Taissa is disturbed when she finds that Phil Bathurst, her political opponent, aired a video that depicts Taissa "cannibalizing your tax dollars". She wants to dig into his past to find dirt, but Simone does not believe it will lead to anything. Taissa contacts Jessica, revealing that she hired her to question the other survivors. Jessica states that Phil's daughter is a drug addict that avoided prison after he used his influence. Suddenly, Taissa finds that Sammy (Aiden Stoxx) has become violent and attacked a classmate at a playground. When she questions him, he turns aggressive and when his mother takes his doll away, orders her to "give him back." That night, Taissa talks with Sammy and they reconcile. Inspired by this, she calls Phil, threatening him to expose his daughter's actions if he tries another tactic like that again.

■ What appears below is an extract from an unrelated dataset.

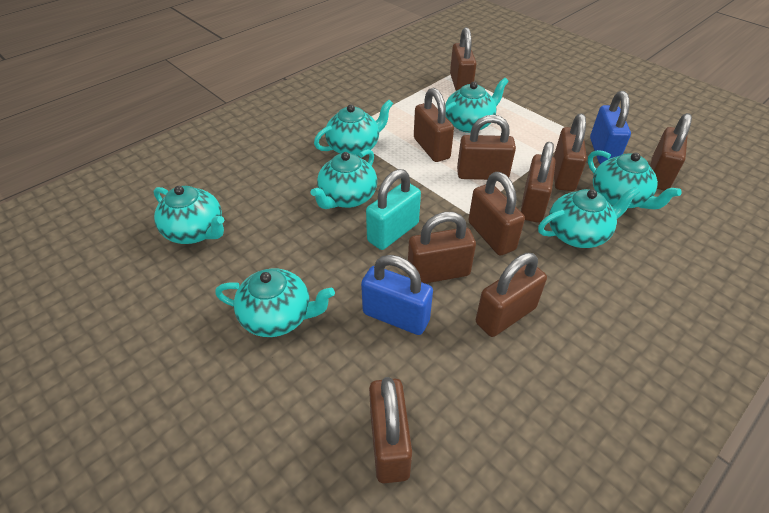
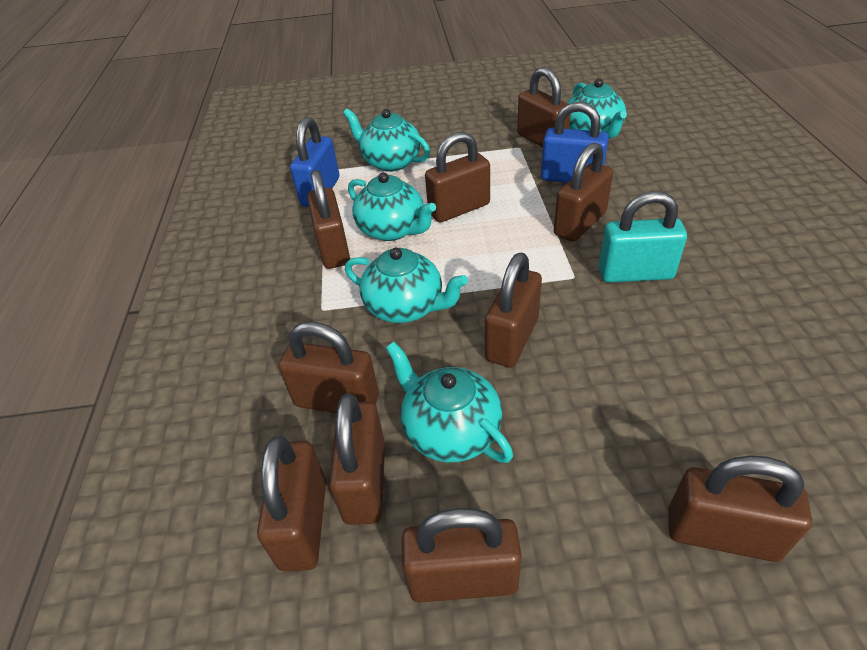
turquoise teapot: [154,186,224,244] [215,268,335,337] [311,149,377,209] [314,100,393,156] [445,78,509,133] [538,187,640,248] [588,150,682,209] = 7 -> [343,108,430,172] [345,248,468,323] [348,172,436,241] [386,342,513,463] [567,78,627,139] = 5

At the hotel, Shauna sees Jeff leaving with the woman, Bianca. She decides to get herself and Adam a room at the hotel. In jail, Natalie calls Taissa to help them, but Taissa does not want her name associated with it and so refuses to help. Misty instead calls Kevyn, who bails them out. They subsequently go to a ranch where Travis works, hoping to find him there. They find his dead body hanging, devastating Natalie. With the police coming, they are forced to leave. On the drive, Natalie proclaims that Travis did not commit suicide. Misty reveals that she retrieved a note from Travis' cabin, which reads, "tell Nat she was right."

==Development==
===Production===
The episode was written by co-executive producer Sarah L. Thompson, and directed by Eva Sørhaug. This marked Thompson's first writing credit, and Sørhaug's first directing credit. The episode was originally titled "Welcome to the Dollhouse".

==Reception==
===Viewers===
The episode was watched by 0.210 million viewers, earning a 0.03 in the 18-49 rating demographics on the Nielsen ratings scale. This means that 0.03 percent of all households with televisions watched the episode. This was a 25% increase in viewership from the previous episode, which was watched by 0.168 million viewers, earning a 0.02 in the 18-49 rating demographics.

===Critical reviews===
"The Dollhouse" received highly positive reviews from critics. Leila Latif of The A.V. Club gave the episode a "B" and wrote, "So much of Yellowjackets seemed set to deal with trauma, the ongoing nightmare that the girls, now women, are still trapped in, even decades after the crash. But more the third episode, “Welcome To The Dollhouse” introduces us to the trauma they entered the woods with — in Taissa's case, it's something terrible that seems to have been haunting every stage of her life."

Kelly McClure of Vulture gave the episode a perfect 5 star rating out of 5 and wrote, "In this episode, we learn that Jessica Roberts is not a reporter but someone Taissa has hired to lean on the girls to see if any of them offer up gory details of their time in the woods. My money is on Adam being some sort of plant along those lines as well."

Brittney Bender of Bleeding Cool gave the episode a perfect 10 out of 10 rating and wrote, "Proving to be one of the best shows on television right now, this episode of Showtime's Yellowjackets made me wish I could rate past a "10." Yes, it was THAT good. The blend of horror, grief, and weirdly appropriate comedic moments gave this one the push it needed to rank as another excellent chapter in a truly fascinating series." Greg Wheeler of The Review Geek gave the episode a 3.5 star rating out of 5 and wrote, "this was a slightly slower episode with a lot less reveals and more of a slow-paced character examination of Taissa. Let's hope things pick back up moving forward."